Luca Castelli

Luca Castelli is Associate Professor in Public Law at the Economics Department of Perugia University. After graduating in Law cum laude at LUISS University of Rome (2000), he obtained a Ph.D. in Public Law from the Law Department of Perugia University (2004) and he was Post-doctoral fellow in Public Law at the LUISS Department of Political Science (2005-2008). Before holding the position of Researcher in Public Law at the Economics Department of Perugia University (2010-2015), he was Researcher at the Institute for the Study of Regionalism, Federalism and Self-Government of the National Research Council (2010).

From 2013 to 2017 he served as a law clerk to Justice Professor Giuliano Amato at the Constitutional Court of Italy, in particular dealing with the proceedings concerning legislative disputes between the State and the Regions. He was also legal adviser to an MP (2001-2003) and to the Vice President of the Standing Committee on Finance and Treasury at the Italian Senate (2003-2006).

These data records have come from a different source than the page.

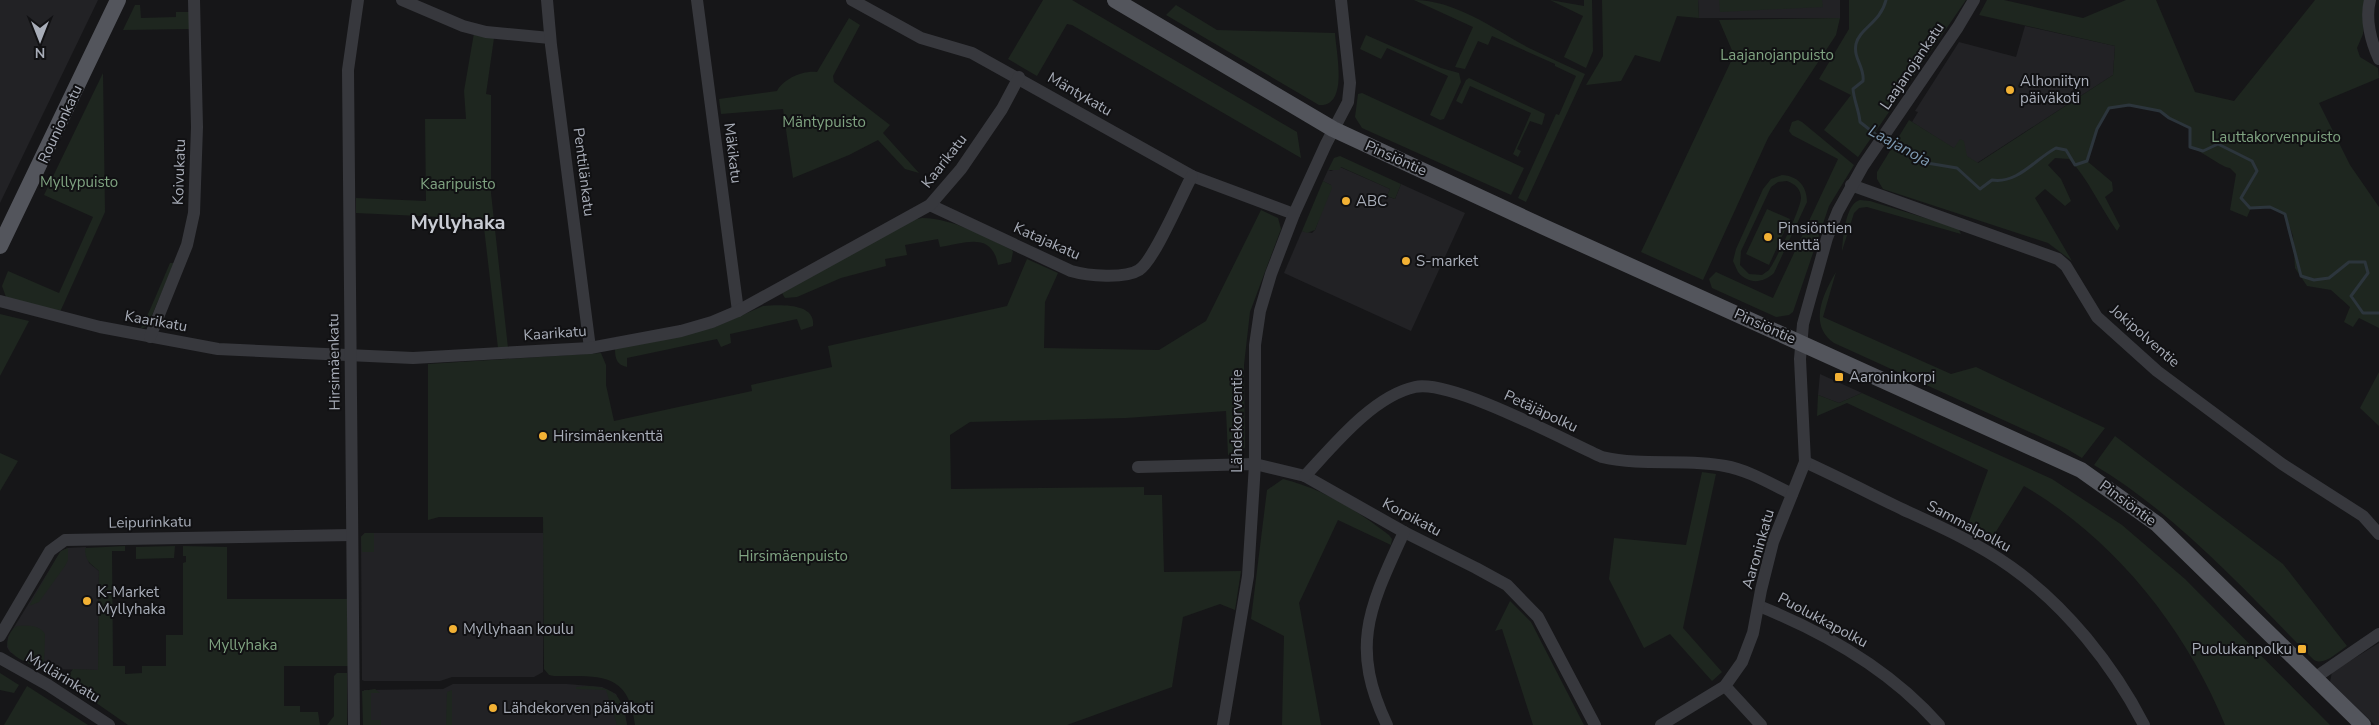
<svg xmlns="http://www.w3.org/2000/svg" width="2379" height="725" font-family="'Nunito Sans',sans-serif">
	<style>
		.built { fill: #222225 }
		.green { fill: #1e261f; fill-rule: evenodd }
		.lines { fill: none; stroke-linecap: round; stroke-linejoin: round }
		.stream { stroke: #2c353c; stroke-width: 3 }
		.minor { stroke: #37383d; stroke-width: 12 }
		.major { stroke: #53555c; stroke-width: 16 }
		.poi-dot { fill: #f2b134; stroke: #111113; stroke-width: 2 }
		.labels { text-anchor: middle; stroke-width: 4; stroke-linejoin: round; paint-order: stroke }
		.park-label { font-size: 15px; fill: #7fa381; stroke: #111113 }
		.street-label { font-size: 15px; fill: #a8adb8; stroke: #111113 }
		.poi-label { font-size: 15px; fill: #a8adb8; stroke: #111113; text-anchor: start }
		.water-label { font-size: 16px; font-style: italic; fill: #7f9bb3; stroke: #111113 }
		.district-label { font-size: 20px; font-weight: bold; fill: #c9ccd4; stroke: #111113 }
	</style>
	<rect width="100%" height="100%" fill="#161618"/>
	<g class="built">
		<path d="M0,0H98L0,203Z"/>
		<path d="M1698,0H1840V18H1699Z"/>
		<path d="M2025,26L2115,46L2113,75L1977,163L1912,122L1918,112L1915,111L1959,42L2016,57Z"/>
		<path d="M1340,167L1390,189L1387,196L1395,199L1401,184L1465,213L1411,331L1284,273L1302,231L1312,233L1315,230L1331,185L1323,181L1328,170L1331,171Z"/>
		<path d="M1820,374L1862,393L1839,403L1818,395Z"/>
		<path d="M365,533H544L543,672L534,677H452L440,681H364L362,680L361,537Z"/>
		<path d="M86,547L89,563L99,571L98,670L40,669L10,652L7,647L8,637L61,551L68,548Z"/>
		<path d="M2379,643V725H2375L2330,682L2332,672Z"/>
		<path d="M453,684H567L602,687L616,694L625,713L627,725H363L364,690L443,689Z"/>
	</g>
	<g class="green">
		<path d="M1043,0H1072L1297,132L1301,158L1072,25L1067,24L1037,76L1008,59Z"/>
		<path d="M1414,0C1455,0 1494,29 1529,48C1547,57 1566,65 1585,74L1526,202L1518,198L1556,114L1559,115L1576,76L1555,66V64L1492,36L1488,45L1478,41L1465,69L1455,67L1473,27Z"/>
		<path d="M1550,0L1584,6V0H1592L1593,51L1586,68L1564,57L1583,16Z"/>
		<path d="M1602,0H1698L1699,18L1677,16L1660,62L1635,55L1621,81L1586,85L1603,56Z"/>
		<path d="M1719,0H1822L1823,7L1720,12Z"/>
		<path d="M1849,0H1966L1858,157L1824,130L1851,95L1819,79L1849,29Z"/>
		<path d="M1987,0H2004L2083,18L2126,0H2156L2195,92L2234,101L2315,0H2366L2363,34L2357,48L2360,57L2378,68L2379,78L2319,103L2350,165L2379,207V328L2359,318L2353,327L2344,322L2350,307L2331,290L2307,286L2295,268L2293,236L2285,214L2270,207L2251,208L2247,217L2230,210L2236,174L2230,168C2223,168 2202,151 2190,147V128L2169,118L2160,111L2129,105L2109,108L2097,129L2087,161L2112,182L2113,191L2105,197L2120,226L2117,231C2100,207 2088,178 2069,159L2055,158L2048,165L2061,179L2071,201L2065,206L2045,189L2035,198L2072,261L2048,243L1883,189L1877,179V172L1909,120L1954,148L1960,139L1964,141L1967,156L1978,163L2113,75L2115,46L1979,15Z"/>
		<path d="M135,5H140L141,18L176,17V12H190V29L123,30Z"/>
		<path d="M1176,5L1217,30L1335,33C1336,52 1349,107 1319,105L1166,15Z"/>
		<path d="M849,18L860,25L833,76L834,82L890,125L883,133L919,173L905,169L878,140L849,155L793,178L783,109L721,114L719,99L777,91C783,79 803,70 817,72Z"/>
		<path d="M1840,18L1836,35L1768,138L1703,280L1641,252L1734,55L1719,20Z"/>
		<path d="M474,33L494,38L486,94L491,95V193L508,348H498L483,219L356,213V198L426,201L425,119H466L464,91Z"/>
		<path d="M1366,35L1441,68L1459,73L1461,82L1444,119L1440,120L1430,115L1448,76L1387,48L1381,59L1360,49Z"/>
		<path d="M103,73L105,212L60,312L6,297L2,286L8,271L59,293L93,217L44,195Z"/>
		<path d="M1469,78L1545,114L1542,125L1530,121L1517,149L1521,151L1518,157L1513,154L1531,113L1470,86L1462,104L1456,101L1466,80Z"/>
		<path d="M1362,93L1524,168L1511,195L1362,128L1355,117L1358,94Z"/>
		<path d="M1798,120L1802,122L1854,165L1829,206L1793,312L1789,315L1776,317L1712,288L1709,279L1716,272L1773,298L1838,159L1792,135L1789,131L1792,122Z"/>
		<path d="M1340,156L1401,184L1395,199L1387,196L1390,189L1341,167L1339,170H1328L1334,158Z"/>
		<path d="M1782,175C1798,176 1807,186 1807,202L1774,273C1762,284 1748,284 1738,272L1733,261L1736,249L1763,189L1771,179ZM1787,181C1795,184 1801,189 1801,198C1801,208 1776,260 1769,270L1762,275L1749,274L1740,265L1741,251L1771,187L1778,182Z"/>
		<path d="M1323,181L1331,185L1332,188L1315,230L1307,233L1302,231Z"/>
		<path d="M1860,200L1870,201L1958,228L1961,234L1867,207L1859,208L1854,213L1842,251C1843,238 1845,204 1860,200Z"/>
		<path d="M1767,209L1790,219L1769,265L1746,254Z"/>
		<path d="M1261,210L1278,218L1281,229L1250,312L1244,365L1245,447L1242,453L1228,455L1226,411L1126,418L970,422L950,435L951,489L1144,487V495H1162L1164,572L1241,571L1235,610L1220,604L1183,617L1172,687L1067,725H635C629,671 599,676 554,676L549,675L544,669L543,517H439L428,520V364L601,353L606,365V385L614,421L752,391L751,385L832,367L828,346L1007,306L1027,259L1058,273L1045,302L1044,348L1159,350L1206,321Z"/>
		<path d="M922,218C955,219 983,236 1012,250L1013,252L1011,262L998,265C992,231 965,243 940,247L938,239L905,245L907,255L885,259L886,266L841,278L797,297L785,298L782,293L913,220Z"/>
		<path d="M170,263H174L150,320L146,327L140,329C144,326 166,272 170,263Z"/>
		<path d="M1836,272L1823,317L1951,374L1976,367L2105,428L2082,458L2067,449L1834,343C1808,325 1823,294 1836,272Z"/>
		<path d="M763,306C778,305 816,302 813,326L801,330L797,319L730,334L731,343L721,347L717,339L627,358V367C617,365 615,359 615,349L617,348L657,341L715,327Z"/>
		<path d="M0,314L29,321L0,376Z"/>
		<path d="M2379,372V426L2360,408Z"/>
		<path d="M1862,393L2052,479L2122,525L2185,579L2330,725H2225C2186,629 2115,539 2024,486L1989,543L1966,530L1988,470L1847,403L1817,416L1818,395L1839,403Z"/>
		<path d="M2115,436L2283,564L2347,646C2338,652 2324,666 2314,660C2245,591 2178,515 2094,465Z"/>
		<path d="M0,453L18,461L0,491Z"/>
		<path d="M1702,472L1716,474L1683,628L1722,672L1712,681L1670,634L1644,648L1609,579L1614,538L1686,545Z"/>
		<path d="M1283,479C1325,490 1355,509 1389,535L1392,539L1391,545L1338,520L1299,603L1321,725H1282L1284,636L1251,619L1267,490Z"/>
		<path d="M365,533H374V552H362L361,537Z"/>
		<path d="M125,546V551H112L113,666H125V674L142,673V666H166V635H183V563L186,562V556H183V546L227,547V599H347L348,666H284V706H300V712H318L320,725H128L69,684L66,679L73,669L98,670L99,571C90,563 85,561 85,548Z"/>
		<path d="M175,546L174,558L136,559V547Z"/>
		<path d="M68,548V560L65,566L39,602L29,606L57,557L61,551Z"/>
		<path d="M1510,601L1531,622L1584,725H1533L1502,629L1495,631Z"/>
		<path d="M17,626C27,626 39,624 45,634L44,669H40C29,663 3,655 8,639C9,634 12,629 17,626Z"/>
		<path d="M0,673L19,685L14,693L0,690Z"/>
		<path d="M337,673H347V725H327L334,716V676Z"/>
		<path d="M27,686L88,725H4Z"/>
		<path d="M586,686C616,687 622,696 627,725H617L606,690L576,689V687Z"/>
		<path d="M375,689L380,693H371V720H381V725H363L362,691Z"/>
		<path d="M452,690V725H446L447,692Z"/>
	</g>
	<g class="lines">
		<g class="stream">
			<path d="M1879,137L1860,122C1859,110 1854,101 1853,89L1863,81C1865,67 1853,59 1856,44C1859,29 1881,22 1886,0"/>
			<path d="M1884,140L1927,163L1957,168L1980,189L1992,180C2018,184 2035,159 2056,148L2066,150L2075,165L2087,161L2097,129L2109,108L2129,105L2160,111L2169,118L2190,128V147L2203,151L2218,144L2252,161L2257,171L2241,198L2250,208L2270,207L2285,214L2301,276L2314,280L2329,278L2349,262H2365L2368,273L2351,296L2363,313H2379"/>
		</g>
		<g class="minor">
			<path d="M402,0L463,26L486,32L550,38"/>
			<path d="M547,0L551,45L590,348"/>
			<path d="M697,0L738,311"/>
			<path d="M852,0L921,38L972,53L1192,176L1294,214"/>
			<path d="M2370,0C2365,19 2371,42 2379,59"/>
			<path d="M1851,185L2058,259L2066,266L2097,317L2157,371L2282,464L2363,516L2379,534"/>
			<path d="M930,205L1071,271C1088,276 1125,279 1139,270C1154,261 1182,194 1192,176"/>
			<path d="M0,301L100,327L218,349L413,358L590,348L681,331L712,322L738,311L930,205L961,169L1002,109L1019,77"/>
			<path d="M150,337L187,245L194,213L197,127L194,0"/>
			<path d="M1805,462C1838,477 1871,494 1904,510C1941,527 1977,543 2011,567C2066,606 2113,665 2144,725"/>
			<path d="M1138,467L1255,464L1305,476L1404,532L1476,568L1507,585L1538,617L1595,725"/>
			<path d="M1305,476C1333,446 1373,396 1415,387C1451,379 1564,440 1602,457C1645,467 1684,458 1725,466C1748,470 1771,484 1792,494"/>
			<path d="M1759,606C1826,633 1891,670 1939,725"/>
			<path d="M0,636L50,551L65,540L352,535"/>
			<path d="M0,658L48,685L109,725"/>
			<path d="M2316,677L2379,634"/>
			<path d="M1725,686L1761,725"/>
			<path d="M354,725L348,70L358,0"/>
			<path d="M1223,725L1248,576L1255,464V345L1260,311L1271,274L1294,214L1326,144L1348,102L1350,83L1341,0"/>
			<path d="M1387,725C1349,645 1370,607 1404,532"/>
			<path d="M1661,725L1725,686L1742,662L1753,633L1761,590L1773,542L1805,462L1800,359L1803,324L1827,238L1838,211L1863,166L1958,27L1974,0"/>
		</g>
		<g class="major">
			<path d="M1115,0L1333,129L1544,227L2081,470L2157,524L2363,725"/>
			<path d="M0,246L118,0"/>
		</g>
	</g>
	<g class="poi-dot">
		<circle cx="2010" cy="90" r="5"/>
		<circle cx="1346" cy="201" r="5"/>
		<circle cx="1768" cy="237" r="5"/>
		<circle cx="1406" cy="261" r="5"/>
		<rect x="1834" y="372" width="10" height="10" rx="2.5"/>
		<circle cx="543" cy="436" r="5"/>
		<circle cx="87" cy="601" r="5"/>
		<circle cx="453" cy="629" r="5"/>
		<rect x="2297" y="644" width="10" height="10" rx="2.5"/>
		<circle cx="493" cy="708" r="5"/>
	</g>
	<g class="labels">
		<g class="park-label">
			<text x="1777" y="60">Laajanojanpuisto</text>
			<text x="824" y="127">Mäntypuisto</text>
			<text x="2276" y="142">Lauttakorvenpuisto</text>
			<text x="79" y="187">Myllypuisto</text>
			<text x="458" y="189">Kaaripuisto</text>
			<text x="793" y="561">Hirsimäenpuisto</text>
			<text x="243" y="650">Myllyhaka</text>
		</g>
		<g class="street-label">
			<text transform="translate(1912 66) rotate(-56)" y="5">Laajanojankatu</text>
			<text transform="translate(1080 94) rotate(30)" y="5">Mäntykatu</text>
			<text transform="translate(60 124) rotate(-65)" y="5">Rounionkatu</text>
			<text transform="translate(733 153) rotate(83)" y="5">Mäkikatu</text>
			<text transform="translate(1396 158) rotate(24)" y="5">Pinsiöntie</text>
			<text transform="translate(944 161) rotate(-52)" y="5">Kaarikatu</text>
			<text transform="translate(179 172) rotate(-88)" y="5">Koivukatu</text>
			<text transform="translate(584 172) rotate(83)" y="5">Penttilänkatu</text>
			<text transform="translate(1047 241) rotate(24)" y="5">Katajakatu</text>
			<text transform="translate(156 321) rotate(10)" y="5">Kaarikatu</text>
			<text transform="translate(1765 326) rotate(24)" y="5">Pinsiöntie</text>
			<text transform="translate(555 333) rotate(-4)" y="5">Kaarikatu</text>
			<text transform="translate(2145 336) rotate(41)" y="5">Jokipolventie</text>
			<text transform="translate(334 362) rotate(-91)" y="5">Hirsimäenkatu</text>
			<text transform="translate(1541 411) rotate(25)" y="5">Petäjäpolku</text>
			<text transform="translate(1237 421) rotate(-90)" y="5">Lähdekorventie</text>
			<text transform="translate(2128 503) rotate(36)" y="5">Pinsiöntie</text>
			<text transform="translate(1412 517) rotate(28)" y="5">Korpikatu</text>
			<text transform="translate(150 522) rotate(-1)" y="5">Leipurinkatu</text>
			<text transform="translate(1969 526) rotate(28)" y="5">Sammalpolku</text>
			<text transform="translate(1758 549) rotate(-74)" y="5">Aaroninkatu</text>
			<text transform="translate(1823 620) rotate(28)" y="5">Puolukkapolku</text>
			<text transform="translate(63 677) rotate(31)" y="5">Myllärinkatu</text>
		</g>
		<g class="poi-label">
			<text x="2020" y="86">Alhoniityn<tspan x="2020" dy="17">päiväkoti</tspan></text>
			<text x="1356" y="206">ABC</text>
			<text x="1778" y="233">Pinsiöntien<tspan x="1778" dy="17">kenttä</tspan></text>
			<text x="1416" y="266">S-market</text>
			<text x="1849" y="382">Aaroninkorpi</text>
			<text x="553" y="441">Hirsimäenkenttä</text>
			<text x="97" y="597">K-Market<tspan x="97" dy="17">Myllyhaka</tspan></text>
			<text x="463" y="634">Myllyhaan koulu</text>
			<text x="2292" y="654" text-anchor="end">Puolukanpolku</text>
			<text x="503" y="713">Lähdekorven päiväkoti</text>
		</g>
		<g class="water-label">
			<text transform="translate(1900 145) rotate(29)" y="6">Laajanoja</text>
		</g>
		<g class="district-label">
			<text x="458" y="229">Myllyhaka</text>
		</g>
	</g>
	<g transform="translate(40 40) rotate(180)" stroke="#111113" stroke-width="4" paint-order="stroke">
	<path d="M0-4L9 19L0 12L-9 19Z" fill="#a8adb8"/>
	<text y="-8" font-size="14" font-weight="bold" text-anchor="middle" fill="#a8adb8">N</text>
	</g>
</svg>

He authored the following books: «The Senate of the Autonomies. Reasons, Models, Happenings» (Cedam, 2010) and «Perspectives of Interpretation and Application of the Italian way of “Federalism”», (Cedam, 2007). Together with Professor Franco Bassanini, he edited «Semplify Italy. State, Regions, Local Autonomies» (Passigli, 2008).

He has also authored more than 50 essays, published in academic journals and collective books, on the following overarching areas: Regional Law, Constitutional Justice, Parliamentary Law. He is currently writing a monograph on the “domestic justice” of the constitutional bodies, that is to say the exclusive power of such bodies to reserve the adjudication of labor disputes brought by their own staff members to internal adjudicatory bodies, which can rule with definitive effect, consequently precluding to these employees their fundamental right to access justice.

Research Project

Between Unity and Federalism: paths of territorial differentiation in the EU. The strengthening of intergovernmental Union due to the Treaty of Lisbon has contributed to increase support for independence in countries like Spain and United Kingdom, where nationalist pressures were already widespread. Brexit is calling into question not only the relationship between the United Kingdom and the European Union, but also the very future of the United Kingdom’s own union. In Spain, the Catalan crisis and the enforcement of Article 155 of the Constitution have highlighted the need of a constitutional reform to solve the problematic aspects of Spanish regionalism. Territorial differentiation, however, concerns also countries in which the unity of the State is not in danger. In Italy, after the failure of the constitutional referendum held in December 2016, some Ordinary Regions have called to be granted «additional special forms and conditions of autonomy», pursuant to Article 116 (3) of the Constitution. In France, the birthplace of uniformity, President Macron has recently introduced a constitutional bill which amends Article 72 of the Constitution, providing «un principe de différenciation territoriale» and giving constitutional safeguard to Corsica’s special statute. Therefore, a strong push toward territorial differentiation is currently crossing the whole European Union. The research project aims to examine, both in a national and supranational perspective, and with a comparative approach, the ongoing trends of territorial differentiation in those countries, looking for similarities and differences, opportunities and risks of imitation. The goal is to test whether the territorial differentiation can still be considered an instrument to manage conflicts within the State and beyond the State. The very final endpoint of the project is to demonstrate the need for a constitutional differentiation also in the institutional framework of the European Union, in order to overcome the intergovernmental relations’ logic and to allow the States which are ready, to step forward and get an ever closer political integration.